There are three categories (ignoring a tonne for obvious reasons):
- Region Specific:
- Bilibili (China)
- Niconico (Japan)
- etc.
- Alt-tech:
- Odysee (US/Decentralized)
- Peertube (France/Decentralized)
- Rumble (Canada but close Trump affiliation)
- Bit Chute (UK)
- Standard:
- Nebula (US)
- Daily Motion (France)
- TikTok (China)
I use Nebula, have briefly tried Tiktok, Peertube, Daily Motion, Niconico, and Bilibili. Perhaps I should consider the alt-tech platforms too but there's nobody on them and their reputations have been damaged by the far-right flocking to them when banned from YouTube for quite justifiable reasons. All platforms seem to have the issue that basically nobody of note uploads to more than one platform.
getting apps into appstores would make a big difference but if someone follows a particular person or if its free on youtube they are going to go there. I watch colbert on youtube.
Well, would it work if we get a few 1$ a month VPS and run mediacms on them ? each one could probably house a couple hundred videos and they have about the capacity to serve, maybe 100 users on gigabit internet with 4TB a month traffic allowance. That's still a lot of serving video for not a lot of money.
What does a different front end do for you? Serious question.
I'm not sure whether you're asking why to use a frontend vs YouTube rawdog or conflating Odysee/Peertube with a YouTube frontend. I thought they were frontends as well for a long time.
If you're asking why to use a frontend proxy for YouTube, there could be a few reasons. The obvious being privacy concerns, but other people prefer the less cluttered interface, no ads, no YouTube premium or sign in with google popups, no manipulative algorithm.
Probably over a decade ago.
Peertube is the future. It only needs more people, just like everything else federated.

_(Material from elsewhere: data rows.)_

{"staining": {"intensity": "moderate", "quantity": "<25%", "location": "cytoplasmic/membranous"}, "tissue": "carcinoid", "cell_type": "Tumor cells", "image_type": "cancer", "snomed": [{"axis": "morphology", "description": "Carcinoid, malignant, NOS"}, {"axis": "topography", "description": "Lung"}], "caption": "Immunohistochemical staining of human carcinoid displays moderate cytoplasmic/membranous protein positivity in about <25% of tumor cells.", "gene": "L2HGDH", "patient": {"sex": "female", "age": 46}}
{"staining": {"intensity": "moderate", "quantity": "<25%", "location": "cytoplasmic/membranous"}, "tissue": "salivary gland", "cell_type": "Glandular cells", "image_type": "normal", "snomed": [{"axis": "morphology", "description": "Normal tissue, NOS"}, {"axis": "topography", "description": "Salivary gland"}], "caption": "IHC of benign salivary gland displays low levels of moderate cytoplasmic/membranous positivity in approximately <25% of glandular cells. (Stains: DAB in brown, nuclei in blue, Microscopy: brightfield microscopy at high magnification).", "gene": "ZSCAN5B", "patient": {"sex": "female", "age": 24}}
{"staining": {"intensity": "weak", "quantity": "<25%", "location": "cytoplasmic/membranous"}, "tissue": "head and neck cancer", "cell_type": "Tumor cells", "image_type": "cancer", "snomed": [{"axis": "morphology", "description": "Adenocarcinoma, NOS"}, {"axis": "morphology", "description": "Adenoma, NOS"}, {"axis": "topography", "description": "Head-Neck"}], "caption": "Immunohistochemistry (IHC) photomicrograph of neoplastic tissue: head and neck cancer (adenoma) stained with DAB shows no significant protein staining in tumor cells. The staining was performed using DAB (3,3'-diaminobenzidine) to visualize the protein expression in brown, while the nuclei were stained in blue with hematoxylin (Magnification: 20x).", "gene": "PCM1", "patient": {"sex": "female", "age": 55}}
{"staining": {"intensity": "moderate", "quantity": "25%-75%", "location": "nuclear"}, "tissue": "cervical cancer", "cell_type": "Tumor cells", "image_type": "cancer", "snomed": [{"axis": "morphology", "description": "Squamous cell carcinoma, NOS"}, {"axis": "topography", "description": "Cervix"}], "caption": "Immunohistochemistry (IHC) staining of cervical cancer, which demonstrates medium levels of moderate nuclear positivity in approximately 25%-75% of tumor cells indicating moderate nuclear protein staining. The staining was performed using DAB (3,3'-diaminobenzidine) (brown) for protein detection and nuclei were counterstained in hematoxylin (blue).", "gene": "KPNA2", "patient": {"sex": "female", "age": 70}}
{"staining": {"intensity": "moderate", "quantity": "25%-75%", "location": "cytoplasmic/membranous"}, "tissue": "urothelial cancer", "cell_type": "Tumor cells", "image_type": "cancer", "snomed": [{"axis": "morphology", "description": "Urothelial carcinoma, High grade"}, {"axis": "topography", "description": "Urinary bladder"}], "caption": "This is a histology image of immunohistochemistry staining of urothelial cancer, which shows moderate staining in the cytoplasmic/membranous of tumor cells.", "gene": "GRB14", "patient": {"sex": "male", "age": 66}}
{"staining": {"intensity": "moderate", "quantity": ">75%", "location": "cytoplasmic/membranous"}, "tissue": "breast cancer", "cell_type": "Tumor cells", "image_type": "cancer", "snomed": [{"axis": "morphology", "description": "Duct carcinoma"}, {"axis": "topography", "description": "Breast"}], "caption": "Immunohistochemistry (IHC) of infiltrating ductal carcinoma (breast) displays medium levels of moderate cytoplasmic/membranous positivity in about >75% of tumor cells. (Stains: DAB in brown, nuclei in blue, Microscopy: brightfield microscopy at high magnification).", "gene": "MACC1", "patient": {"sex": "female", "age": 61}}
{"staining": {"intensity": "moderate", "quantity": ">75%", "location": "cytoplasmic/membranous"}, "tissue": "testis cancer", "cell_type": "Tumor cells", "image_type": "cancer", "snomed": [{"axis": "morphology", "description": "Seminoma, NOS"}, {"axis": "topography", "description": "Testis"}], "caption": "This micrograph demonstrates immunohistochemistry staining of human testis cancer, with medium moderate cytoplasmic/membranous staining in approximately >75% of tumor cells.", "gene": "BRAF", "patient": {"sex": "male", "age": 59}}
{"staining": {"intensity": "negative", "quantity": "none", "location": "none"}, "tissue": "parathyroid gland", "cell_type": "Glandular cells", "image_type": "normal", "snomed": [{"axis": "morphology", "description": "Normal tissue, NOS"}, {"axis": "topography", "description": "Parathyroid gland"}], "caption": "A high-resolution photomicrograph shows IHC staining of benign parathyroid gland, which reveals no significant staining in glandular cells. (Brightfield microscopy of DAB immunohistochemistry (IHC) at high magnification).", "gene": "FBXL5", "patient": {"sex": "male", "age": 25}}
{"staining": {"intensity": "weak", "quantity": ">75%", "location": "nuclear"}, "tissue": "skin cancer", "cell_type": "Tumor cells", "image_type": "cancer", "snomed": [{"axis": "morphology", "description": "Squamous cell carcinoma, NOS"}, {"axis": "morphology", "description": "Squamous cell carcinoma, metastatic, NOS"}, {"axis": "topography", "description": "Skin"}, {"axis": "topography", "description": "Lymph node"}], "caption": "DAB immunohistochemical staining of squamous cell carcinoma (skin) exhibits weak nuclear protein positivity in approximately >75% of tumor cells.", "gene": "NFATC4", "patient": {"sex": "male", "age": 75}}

Anyone trying to say a federated option is not the solution is a useful idiot and should be written off accordingly.
The problem is the content. We would have to get content creators to cross post to peertube.
Can't RSS bots do this?
Probably but not without permission of the owners of the channel. Possibly ask them to repost automatically if they agree?
Is this a suggestion to set up a bot to crosspost videos from YouTube (with the original video owner's consent and knowledge)?
I still watch YouTube but I block all their ads.
BET live streaming still has 3+ minute commercial breaks, so i'm waiting for youtube to do the equivalent.